Certains paysans de cette partie de la Russie portent des chemises-blouses toutes blanches et ornées de broderies rouges: c'est un costume emprunté aux Tatares. On le voit briller de loin sous les rayons du soleil, et la nuit, le blanc du linge fait apparition dans les ténèbres; l'ensemble de toutes ces choses produit des tableaux fort extraordinaires, mais si vastes et si plats qu'au premier coup d'œil ils dépassent la force d'attention de mon esprit et trompent ma curiosité. Malgré tout ce qu'elle a de singulier et d'intéressant, la foire de Nijni n'est point pittoresque: c'est la différence d'un plan à un dessin; l'homme qui s'occupe d'économie politique, d'industrie, d'arithmétique, a plus affaire ici que le poëte ou que le peintre; il s'agit de la balance et des progrès commerciaux des deux principales parties du monde: rien de plus, rien de moins. D'un bout de la Russie à l'autre, je vois un gouvernement minutieux, hollandais, faisant hypocritement la guerre aux facultés primitives d'un peuple ingénieux, gai, poétique, oriental, et né pour les arts.

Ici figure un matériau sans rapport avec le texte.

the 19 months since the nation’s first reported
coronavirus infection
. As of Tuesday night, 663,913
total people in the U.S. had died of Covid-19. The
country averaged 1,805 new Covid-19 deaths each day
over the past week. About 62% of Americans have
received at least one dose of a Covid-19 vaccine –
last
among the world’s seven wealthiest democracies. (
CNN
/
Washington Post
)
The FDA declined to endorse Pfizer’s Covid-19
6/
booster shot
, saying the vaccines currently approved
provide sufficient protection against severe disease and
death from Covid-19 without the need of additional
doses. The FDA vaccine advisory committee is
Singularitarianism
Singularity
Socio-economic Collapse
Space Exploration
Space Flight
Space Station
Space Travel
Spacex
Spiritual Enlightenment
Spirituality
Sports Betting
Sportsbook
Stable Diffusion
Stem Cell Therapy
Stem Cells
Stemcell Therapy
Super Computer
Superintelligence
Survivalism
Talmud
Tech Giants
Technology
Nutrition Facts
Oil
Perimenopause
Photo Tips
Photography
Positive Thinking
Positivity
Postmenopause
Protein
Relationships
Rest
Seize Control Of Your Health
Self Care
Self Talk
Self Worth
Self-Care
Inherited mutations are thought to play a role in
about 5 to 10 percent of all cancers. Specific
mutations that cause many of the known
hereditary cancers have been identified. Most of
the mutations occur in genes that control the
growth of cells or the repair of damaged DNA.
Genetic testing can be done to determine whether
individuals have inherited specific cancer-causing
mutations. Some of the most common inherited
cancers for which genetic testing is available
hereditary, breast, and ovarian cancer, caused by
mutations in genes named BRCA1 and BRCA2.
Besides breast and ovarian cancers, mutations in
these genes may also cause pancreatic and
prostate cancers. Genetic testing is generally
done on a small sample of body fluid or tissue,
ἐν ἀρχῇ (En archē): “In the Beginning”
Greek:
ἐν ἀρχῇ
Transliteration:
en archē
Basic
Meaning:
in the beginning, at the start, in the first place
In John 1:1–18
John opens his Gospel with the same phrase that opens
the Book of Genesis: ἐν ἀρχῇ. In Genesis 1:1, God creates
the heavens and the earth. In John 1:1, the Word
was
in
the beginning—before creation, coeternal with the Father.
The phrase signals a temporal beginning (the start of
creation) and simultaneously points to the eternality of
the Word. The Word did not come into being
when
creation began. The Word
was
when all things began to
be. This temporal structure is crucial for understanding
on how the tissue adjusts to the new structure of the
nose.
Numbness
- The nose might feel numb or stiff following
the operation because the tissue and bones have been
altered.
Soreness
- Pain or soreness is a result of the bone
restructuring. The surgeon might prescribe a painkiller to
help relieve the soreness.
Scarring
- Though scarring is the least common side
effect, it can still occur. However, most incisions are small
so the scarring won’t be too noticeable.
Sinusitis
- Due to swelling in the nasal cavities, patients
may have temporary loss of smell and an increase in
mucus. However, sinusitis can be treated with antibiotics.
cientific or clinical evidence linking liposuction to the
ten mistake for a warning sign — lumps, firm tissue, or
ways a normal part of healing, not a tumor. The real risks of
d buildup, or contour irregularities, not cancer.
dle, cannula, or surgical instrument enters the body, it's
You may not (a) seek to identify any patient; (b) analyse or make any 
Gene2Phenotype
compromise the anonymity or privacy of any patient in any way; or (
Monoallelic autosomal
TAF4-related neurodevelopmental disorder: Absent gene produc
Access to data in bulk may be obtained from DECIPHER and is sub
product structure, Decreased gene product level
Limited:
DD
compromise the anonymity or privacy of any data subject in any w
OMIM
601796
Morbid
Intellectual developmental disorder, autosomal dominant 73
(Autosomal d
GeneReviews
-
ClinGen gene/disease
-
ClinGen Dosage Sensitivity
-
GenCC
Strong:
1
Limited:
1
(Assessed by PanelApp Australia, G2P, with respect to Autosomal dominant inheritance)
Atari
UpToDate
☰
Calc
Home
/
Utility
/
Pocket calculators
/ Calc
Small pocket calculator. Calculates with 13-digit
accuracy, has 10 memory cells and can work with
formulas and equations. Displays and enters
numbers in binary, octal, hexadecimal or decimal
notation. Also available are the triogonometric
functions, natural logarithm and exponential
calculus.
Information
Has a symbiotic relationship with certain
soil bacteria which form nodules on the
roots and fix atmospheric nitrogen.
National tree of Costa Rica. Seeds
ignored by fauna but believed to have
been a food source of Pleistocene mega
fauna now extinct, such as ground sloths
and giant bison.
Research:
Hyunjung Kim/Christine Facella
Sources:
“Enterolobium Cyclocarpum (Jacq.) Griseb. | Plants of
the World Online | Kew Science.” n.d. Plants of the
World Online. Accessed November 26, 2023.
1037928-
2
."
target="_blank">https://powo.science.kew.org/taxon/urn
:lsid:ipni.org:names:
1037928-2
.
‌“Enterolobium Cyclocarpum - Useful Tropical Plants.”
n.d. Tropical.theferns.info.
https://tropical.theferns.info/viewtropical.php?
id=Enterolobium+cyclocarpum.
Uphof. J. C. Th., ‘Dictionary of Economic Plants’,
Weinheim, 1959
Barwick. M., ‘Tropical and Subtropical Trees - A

On trouve toutes les marchandises de la terre rassemblées dans les immenses rues de la foire, mais elles s'y perdent: la denrée la plus rare, ce sont les acheteurs; je n'ai encore rien vu dans ce pays sans m'écrier: «Il y a trop peu de monde ici pour un si vaste espace.» C'est le contraire des vieilles sociétés où le terrain manque à la civilisation. Les boutiques françaises et anglaises sont les plus élégantes de la foire et les plus recherchées; on se croit à Paris, à Londres: mais ce Bond-Street du Levant, ce palais royal des steppes n'est pas ce qui fait la richesse véritable du marché de Nijni; pour avoir une juste idée de l'importance de cette foire, il faut se souvenir de son origine, et du lieu où elle se tint d'abord. Avant Makarief c'était Kazan; on venait à Kazan des deux extrémités de l'ancien monde: l'Europe occidentale et la Chine se donnaient rendez-vous dans l'ancienne capitale de la Tartarie russe pour échanger leur produit. C'est encore ce qui arrive à Nijni; mais on n'aurait qu'une idée bien incomplète de ce marché où deux continents envoient leurs produits, si l'on ne s'éloignait des boutiques tirées au cordeau et des élégants pavillons soi-disant chinois qui ornent le moderne bazar d'Alexandre; il faut avant tout parcourir quelques-uns des divers camps dont la foire élégante est flanquée. L'équerre et le cordeau ne poursuivent pas le négoce jusque dans les faubourgs de la foire: ces faubourgs sont comme la basse-cour ou la ferme d'un château; quelque pompeuse, quelque magnifique que soit l'habitation principale, le désordre de la nature règne dans les dépendances.

Ce n'est pas un petit travail que de parcourir même rapidement ces dépôts extérieurs, car ils sont eux-mêmes grands comme des villes. Là règne un mouvement continuel et vraiment imposant: véritable chaos mercantile où l'on aperçoit des choses qu'il faut avoir vues de ses yeux, et entendu chiffrer par des hommes graves et dignes de foi pour y croire.

Commençons par la ville du thé; c'est un camp asiatique qui s'étend sur les rives des deux fleuves à la pointe de terre où s'opère leur réunion. Le thé vient de la Chine en Russie par Kiatka, qui est au fond de l'Asie; dans ce premier dépôt, on l'échange contre des marchandises: il est transporté de là en ballots qui ressemblent à de petites caisses en forme de dés d'environ deux pieds en tous sens: ces ballots carrés sont des châssis couverts de peaux dans lesquelles les acheteurs enfoncent des espèces d'éprouvettes pour connaître, en retirant leur sonde, la qualité de la marchandise. De Kiatka, le thé chemine par terre jusqu'à Tomsk; il est chargé là dans des barques et voyage sur plusieurs rivières dont l'Irtitch et le Tobol sont les principales; il arrive ainsi à Tourmine, de là on le transporte de nouveau par terre jusqu'à Perm en Sibérie, où il est embarqué sur la Kama qui le fait descendre jusqu'au Volga, d'où il remonte en bateaux vers Nijni: la Russie reçoit chaque année 75 à 80 mille caisses de thé, dont la moitié reste en Sibérie pour être transportée à Moscou pendant l'hiver par le traînage et dont l'autre moitié arrive à cette foire.

C'est le principal négociant de thé de la Russie qui m'a écrit l'itinéraire que vous venez de lire. Je ne réponds pas de l'orthographe ni de la géographie de ce richard; mais un millionnaire a toujours beaucoup de chances pour avoir raison, car il achète la science des autres.